Steinberg corresponded most extensively with Ihud’s pacifist leader, Nathan Chofshi. In 1953, Steinberg praised Ihud for always having kept the “desires” and the “sufferings” of their Arab neighbors in mind: “The Yikhud [Ihud] stood up against the tendencies in Israel to national arrogance, to state glory, to military self-confidence, to every manner of moral assimilation.” Equally, Chofshi described Ihud as the only truly Jewish organization in Israel, by which he meant the only morally upright organization, and he saw the Freeland League as Ihud’s sole counterpart abroad.

The mutual admiration between Steinberg and Chofshi was matched by their shared indignation at the direction the young State of Israel was taking. Both men were appalled by the notorious Deir Yassin massacre of April 9, 1948, that was committed by the Irgun and Lehi, both pre-state Zionist militias, and by the Qibya massacre of Oct.14, 1953 committed by the Israeli military. They both deplored the 1952 Citizenship Law, which repealed British Mandate laws that described Palestinian Arabs as citizens, and the 1953 Land Acquisition Act, by which Israel expropriated most Palestinian Arab towns and villages inside the state’s 1948 borders.

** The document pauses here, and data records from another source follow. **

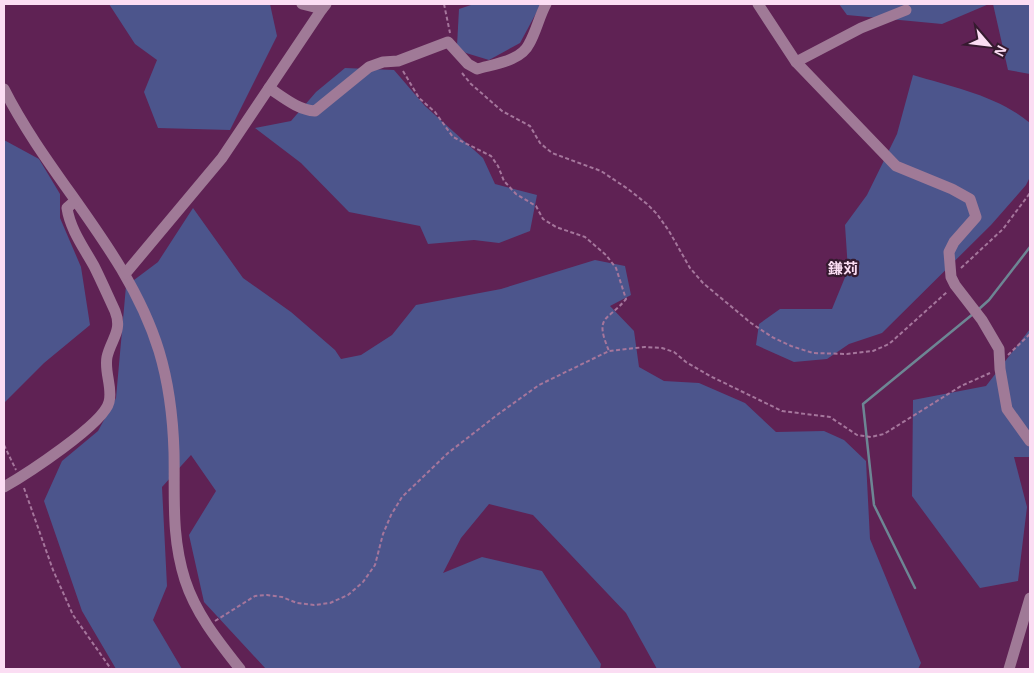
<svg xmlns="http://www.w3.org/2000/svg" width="1034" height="673" viewBox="0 0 1034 673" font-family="Helvetica,'Noto Sans JP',sans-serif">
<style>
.green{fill:#4c558c}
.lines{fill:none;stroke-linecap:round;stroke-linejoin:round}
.stream{stroke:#6d8694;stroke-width:2.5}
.path{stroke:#a5769c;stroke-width:2;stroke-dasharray:4 2.5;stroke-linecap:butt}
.minor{stroke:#a07a97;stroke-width:11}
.labels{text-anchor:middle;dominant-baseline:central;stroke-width:4.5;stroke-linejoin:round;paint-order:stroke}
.quarter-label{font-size:15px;font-weight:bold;fill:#fbddf3;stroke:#351a2f}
</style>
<rect width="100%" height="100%" fill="#5f2254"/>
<g class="green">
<path d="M109 4H270L277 36 230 130 158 128 144 92 157 60 135 44Z"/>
<path d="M474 4H541L520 43 489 60 466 53 457 46 459 9Z"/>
<path d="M839 4H989L942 24 847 15Z"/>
<path d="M993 4H1030V74L1008 70Z"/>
<path d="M345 68 394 70 425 106 483 158 495 184 537 195 530 231 499 243 474 240 428 244 420 226 349 212 301 163 255 128 291 121 316 92Z"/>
<path d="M913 75C953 87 998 96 1030 123V177L1026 185 991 225 882 333 849 344 827 359 794 362 756 345 759 324 780 309H832L848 270 845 225 867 195 897 134Z"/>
<path d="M4 140 39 159 60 194V218L81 267 90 325 44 363 4 403Z"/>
<path d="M193 208 243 278 291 312 335 350 341 359 361 355 392 335 416 305 501 289 595 260 625 266 631 295 610 306 634 331 639 367 664 381 699 383 745 403 776 432 824 431 844 440 866 461 870 539 921 663 918 669H657L626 613 533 515 489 504 461 538 443 573 482 557 542 571 601 664 600 669H266L204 602 189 535 216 491 191 455 162 487 167 586 153 620 182 669H116L82 611 44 501 62 461 98 431 116 398 126 286 158 262Z"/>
<path d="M1030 329V457H1014L1027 507 1018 581 980 588 912 496 913 400 986 386Z"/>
</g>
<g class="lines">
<g class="stream">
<path d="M979 309 989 300 1030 247"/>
<path d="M915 588 874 505 863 404 973 314"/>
</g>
<g class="path">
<path d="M444 4 450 33"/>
<path d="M403 71 419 98 435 112 453 137 491 156 498 166 504 181 516 194 536 206 543 219 556 227 585 237 606 255 616 268 626 299C607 322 594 315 609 351"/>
<path d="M462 73 471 84 502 111 530 126 540 143 552 153 601 171 628 189 647 204 657 214 669 231 690 268 703 283 751 323 772 337 791 346 813 353 847 354 873 351 889 344 947 292"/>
<path d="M961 268 1003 229 1030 193"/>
<path d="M1008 355 1030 334"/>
<path d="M4 445 16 470"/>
<path d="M24 488 53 570 73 615 111 669"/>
<path d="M215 621 255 596 267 595 282 597 297 603 314 605 330 603 348 595 363 582 375 565 383 534 391 515 402 497 448 453 497 415 539 385 609 351 645 347 662 348 674 352 686 362 710 376 782 411 830 417 857 435 871 437 884 434 961 386 990 373"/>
</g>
<g class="minor">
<path d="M302 4 322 9"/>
<path d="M758 4 796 62 896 166 952 189 970 199 976 217 954 242 949 252 951 277 955 285 982 320 999 349 1000 369 1007 409 1030 441"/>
<path d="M796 62 861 28 906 10"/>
<path d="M269 88C283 97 298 110 315 111L369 67 383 62 398 61 448 42 468 64 477 69C494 64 521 61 529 44 536 32 539 17 546 4"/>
<path d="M4 89C50 180 129 253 159 351 169 384 173 419 174 452 175 497 171 536 185 580 196 614 218 641 240 669"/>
<path d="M125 274 222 158 322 9 326 4"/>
<path d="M4 487C25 475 104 424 109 402 113 388 104 372 107 357 111 339 123 331 115 311 108 296 101 280 94 266 84 248 70 229 67 208L75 201"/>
<path d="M1009 669 1030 598"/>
</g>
</g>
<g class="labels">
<g class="quarter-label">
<text x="843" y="268">鎌苅</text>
</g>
</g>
<rect width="1034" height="673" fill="none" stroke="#fbddf3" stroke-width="10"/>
<g transform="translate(989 45) rotate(118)" stroke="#351a2f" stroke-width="4" paint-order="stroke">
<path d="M0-4L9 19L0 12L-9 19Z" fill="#fbddf3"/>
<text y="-8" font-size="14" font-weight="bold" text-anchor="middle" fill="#fbddf3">N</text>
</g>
</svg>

Chofshi and Steinberg also quite vocally agreed on the ills of statehood. Whereas this anti-statist conviction is no surprise when it comes to Steinberg, Chofshi, who had arrived in Palestine in 1908 during the Second Aliyah, was a well-known and respected self-proclaimed Zionist; a Jewish nationalist. The “myth” of Zionism as one coherent and consolidated state-focused ideology thus becomes shaky at best when we turn our gaze to the inherent contradiction that is Chofshi: an anti-statist Zionist. As it turns out, even post-1948 Zionist statehood was not uncontested in the eyes of at least some players on the inside of the state-building project itself.

Steinberg and Chofshi were no longer young men in the 1950s. Ihud’s efforts eventually faded away in the context of mainstream Israeli state politics, while the Freeland League’s active work ended not long after Steinberg’s death in 1957. But the intention here has not been to mourn a lost world of Jewish political behavior that never came to pass. This is also not a story of the “good guys” versus the “bad guys” of Jewish territorial politics, in which the “bad guys” (the Zionists) emerged victorious, and the moral victors (the territorialists) lost out.

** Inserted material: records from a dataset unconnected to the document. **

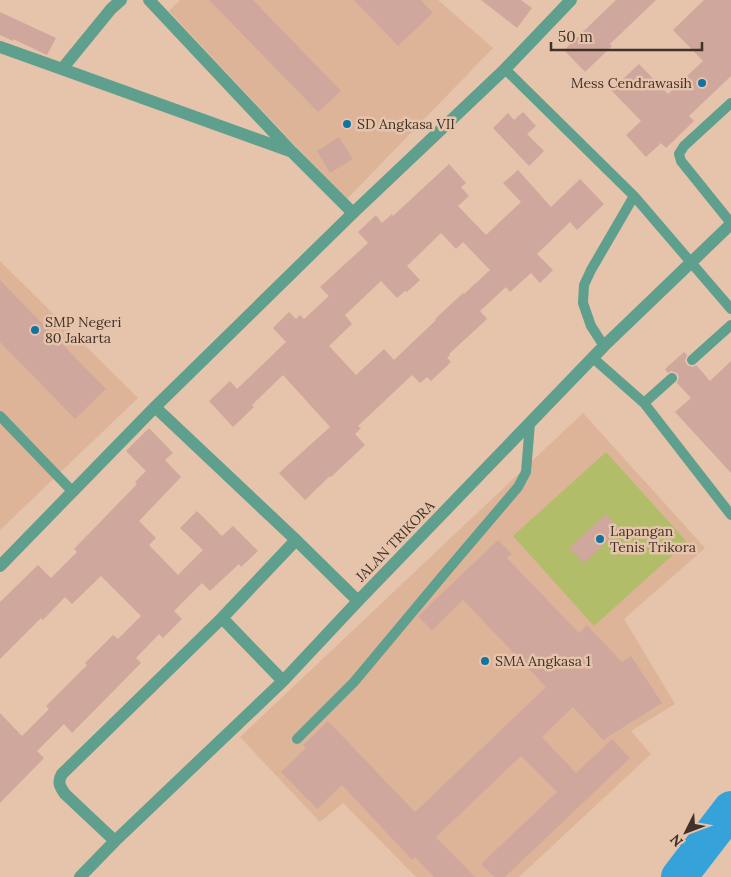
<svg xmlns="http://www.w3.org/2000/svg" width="731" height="877" viewBox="0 0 731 877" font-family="Lora,serif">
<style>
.built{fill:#deb499}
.green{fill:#b2bd69}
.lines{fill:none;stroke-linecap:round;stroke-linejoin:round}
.river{stroke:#35a3da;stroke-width:36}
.building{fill:#d0a79c;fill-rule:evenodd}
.lane{stroke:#5f9f8e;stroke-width:10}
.street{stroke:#5f9f8e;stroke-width:12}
.poi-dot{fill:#1074a1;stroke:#e6c3ab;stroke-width:2}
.labels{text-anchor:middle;stroke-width:5;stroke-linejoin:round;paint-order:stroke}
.poi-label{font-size:14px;fill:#403229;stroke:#e6c3ab;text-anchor:start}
.street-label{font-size:14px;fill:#403229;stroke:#e6c3ab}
</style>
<rect width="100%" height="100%" fill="#e6c3ab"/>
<path class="built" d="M180,0H438L493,48L346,200L169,11Z
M0,261L138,398L0,530Z
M583,413L705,548L624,619L675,704L631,731L651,754L519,877H416L343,803L320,822L240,737Z"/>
<path class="green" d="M606,452L687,542L594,626L513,536Z"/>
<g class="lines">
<path class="river" d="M679,877L731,809"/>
</g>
<path class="building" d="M209,0H253L341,91L318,112Z
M354,0H421L433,13L398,46Z
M481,0H521L532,8L517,28Z
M616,0H656L610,44L612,46L585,72L564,50Z
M704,0H731V76L689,116L694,121L666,148L661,143L646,157L626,135L641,121L611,90L639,64L668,94L703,61L673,30Z
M0,12L56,38L47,55L13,39V41L0,35Z
M523,112L536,126L527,134L544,151L529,166L493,128L508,113L514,120Z
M339,137L353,159L330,173L317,151Z
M449,164L466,183L461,187L469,196L458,206L486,235L521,202L503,183L518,170L551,207L580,179L604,204L577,230L570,222L537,254L553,270L540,283L531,273L510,292L506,287L480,311L487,319L449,354L450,355L447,358L451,362L431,381L427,377L420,383L412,375L358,426L361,428L355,434L365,445L331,477L330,476L305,500L279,473L330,427L283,375L252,405L254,407L233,427L209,401L230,381L237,389L286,342L273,328L289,312L296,319L300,315L304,319L329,296L320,287L368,243L358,232L376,215L382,223L392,214L393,216ZM441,233L456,249L463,242L490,270L464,294L463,293L435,319L436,320L394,360L384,349L356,375L329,346L352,324L345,315L381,281L397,298L405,291L407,292L420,280L407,266Z
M0,280L106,389L75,419L0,342Z
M684,352L687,355L685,361L687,365L693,367L696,365L710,381L731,361V473L675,412L691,398L677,383L679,377L677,373L671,371L668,373L665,369Z
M149,428L173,453L165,460L181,477L139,521L156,538L149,545L178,575L203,550L180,528L197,511L222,536L233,526L258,551L241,567L239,564L210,591L202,583L174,611L182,619L163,638L159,634L136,658L141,663L72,733L64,724L37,751L44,758L0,803V713L22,736L49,709L46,706L87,665L85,663L113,635L118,639L141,616L101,576L72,604L65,597L43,620L41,618L0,659V602L38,565L51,578L77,552L74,549L137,484L135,482L146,471L126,451Z
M606,514L620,529L584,563L569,548Z
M498,540L512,554L507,558L579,633L587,625L622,662L631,656L662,703L603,740L573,707L542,737L576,773L612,739L630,758L505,877H494L481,864L557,792L521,756L436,837L475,877H434L415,857L412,860L342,785L317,809L281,772L306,748L303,745L328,721L415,812L546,687L463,600L432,630L418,616Z"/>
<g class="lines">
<path class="lane" d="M505,69L634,196L731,309
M731,103L684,146L679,154L681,161L731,223
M604,346L591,326L583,303L584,285L591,270L634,196
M593,358L644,403
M692,360L731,325
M672,378L644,403L731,515
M0,416L73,492
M297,739L354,682L445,573L518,487L526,472L530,423"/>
<path class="street" d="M149,0L292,152L353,213
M0,47L62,69L111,9L121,0
M62,69L290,151
M155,407L296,540L358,601
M0,566L155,407L353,213L505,69L571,0
M222,618L283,681
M115,841L65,794C60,787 57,782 62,774L222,618L296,540
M80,877L115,841L283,681L358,601L604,346L731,224"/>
</g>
<g class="poi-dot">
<circle cx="702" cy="83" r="5"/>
<circle cx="347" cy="124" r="5"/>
<circle cx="35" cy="330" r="5"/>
<circle cx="600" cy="539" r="5"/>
<circle cx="485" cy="661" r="5"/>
</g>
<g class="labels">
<g class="poi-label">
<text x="692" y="88" text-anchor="end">Mess Cendrawasih</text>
<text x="357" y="129">SD Angkasa VII</text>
<text x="45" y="327">SMP Negeri<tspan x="45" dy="16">80 Jakarta</tspan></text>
<text x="610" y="536">Lapangan<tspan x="610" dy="16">Tenis Trikora</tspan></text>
<text x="495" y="666">SMA Angkasa 1</text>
</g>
<g class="street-label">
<text transform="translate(395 541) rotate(-46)" y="5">JALAN TRIKORA</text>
</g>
</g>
<g transform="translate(686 832) rotate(228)" stroke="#e6c3ab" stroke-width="4" paint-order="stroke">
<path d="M0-4L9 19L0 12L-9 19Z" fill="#403229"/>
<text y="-8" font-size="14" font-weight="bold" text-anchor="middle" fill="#403229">N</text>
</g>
<path d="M551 42v8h151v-8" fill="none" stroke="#403229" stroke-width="2.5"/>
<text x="558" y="42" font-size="15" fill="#403229" stroke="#e6c3ab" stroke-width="4" paint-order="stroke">50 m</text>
</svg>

And to be clear: the ITO and the freelanders were certainly no moral saints. They too had complex ideas about race and social engineering that accorded with the period’s colonial and racist tendencies. Even Steinberg, so exhilarated about becoming part of the decolonizing world, could not fully square the circle when it came to the Indigenous peoples of the supposedly “empty” lands Jews were to settle instead of Palestine.

What we should take away from this story is not that the territorialists necessarily held the moral high ground in comparison to the Zionists. It is rather that their often-ignored history helps to uncover a much more diverse Jewish political universe than the unchallenged equation of Zionism and Jewish politics would allow for. But even just focusing on Zionism itself, the connection between Steinberg and Chofshi demonstrates a lost universe of Zionist heterodoxy that lasted well beyond the establishment of the State of Israel in May 1948.

Israel Zangwill, the founding father of the territorialist movement, famously wrote: “The past is for inspiration, not imitation, for continuation, not repetition.” Indeed, the past can never provide a blueprint for the future, but perhaps the multidirectionality of the Jewish political past can provide at least a ray of hope that the political imagination may one day serve as a guide out of the moral impasse in which many on the Jewish political left now feel trapped.